■ EXCERPT TO READ ■

Common Law and Florida courts carved out one exception from danger for trespassers, known as the attractive nuisance doctrine. The attractive nuisance doctrine recognizes that there is a difference between the ability of children and adults to recognize and understand danger of certain conditions. An attractive nuisance is a condition which would be attractive to children and for which the children would not appreciate danger. An attractive nuisance could be an artificial lake, pile of sand, excavation or even construction. If the child is injured without recognizing the inherent danger of the attractive nuisance, the land owner is liable for failure to exercise reasonable care to eliminate the danger or otherwise to protect children.

Licensee is a rather ill-defined status. At least one Florida court has opined that the best definition of a licensee is a person who is neither an invitee nor a trespasser. Florida recognizes two categories of licensees: the invited and the uninvited. One is an invited licensee by expressed or implied invitation. Invited licensees are treated as invitees in Florida. In contrast, uninvited licensees are those who would go on someone’s property solely for their own convenience. Duty to an uninvited licensee is virtually identical to that owed to a trespasser. An invited licensee could be a social guest or family member. An uninvited licensee could be a door to door salesman.

■ RECORDS FOR PROCESSING ■
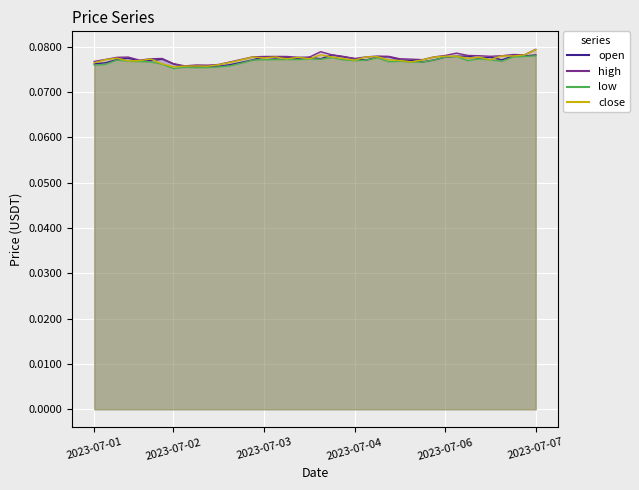

Is it true that high equals 0.1 at 14?

False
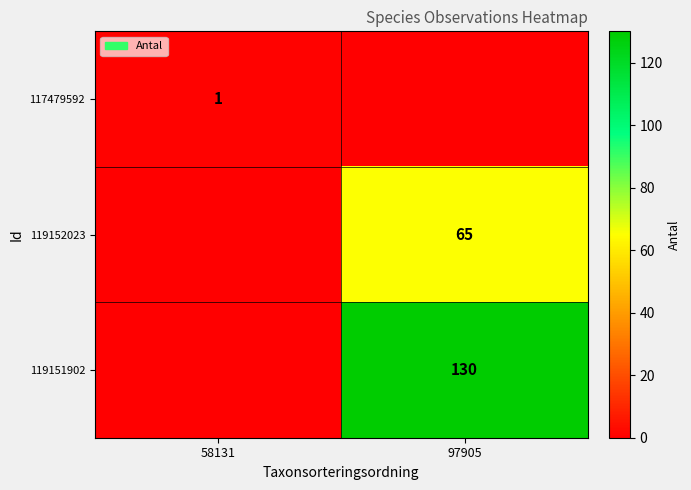

What is the spread (max minus min) of values at 97905?

130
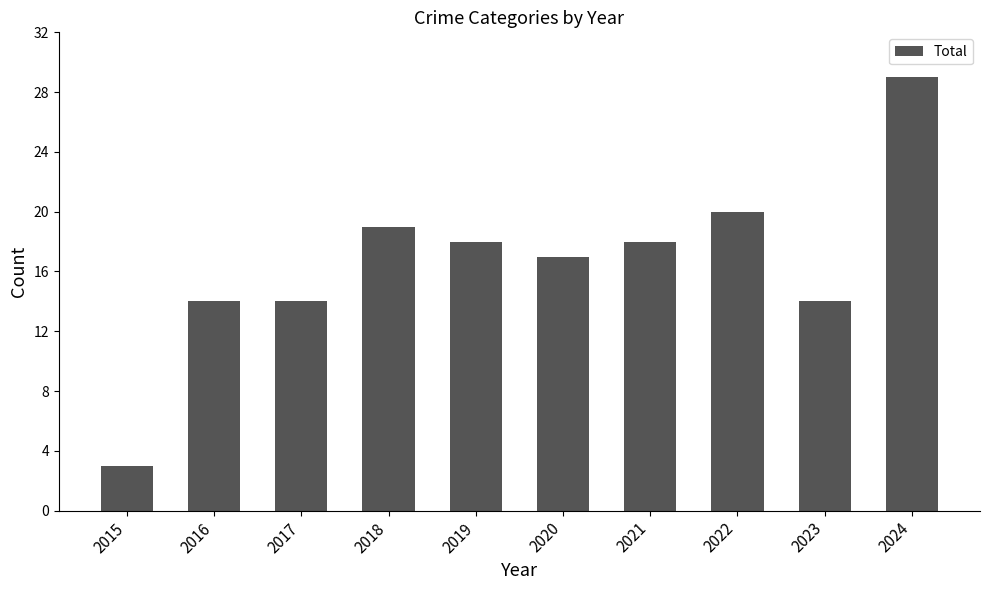

Which category has the lowest value across all series?

2015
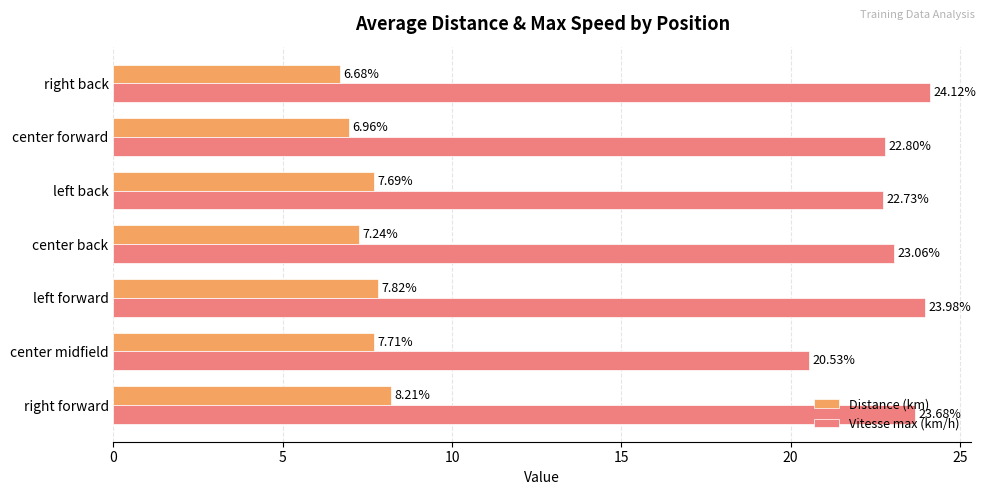

At which label is Distance (km) closest to 7?

center forward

■ EXERCISE TASKS ■
**A.** In the text on Florida premises liability, how are invited licensees treated in Florida?
**B.** Update the listing from the line containing "At which label is Distance (km) closest to 7?" through the end of the listing by replacing "closest" with "nearest". Return only those lines.
The Florida premises liability text and the listing have no connection to each other.

■ ANSWERS BY ITEM NUMBER ■
**A.** They are treated as invitees.

**B.**
At which label is Distance (km) nearest to 7?

center forward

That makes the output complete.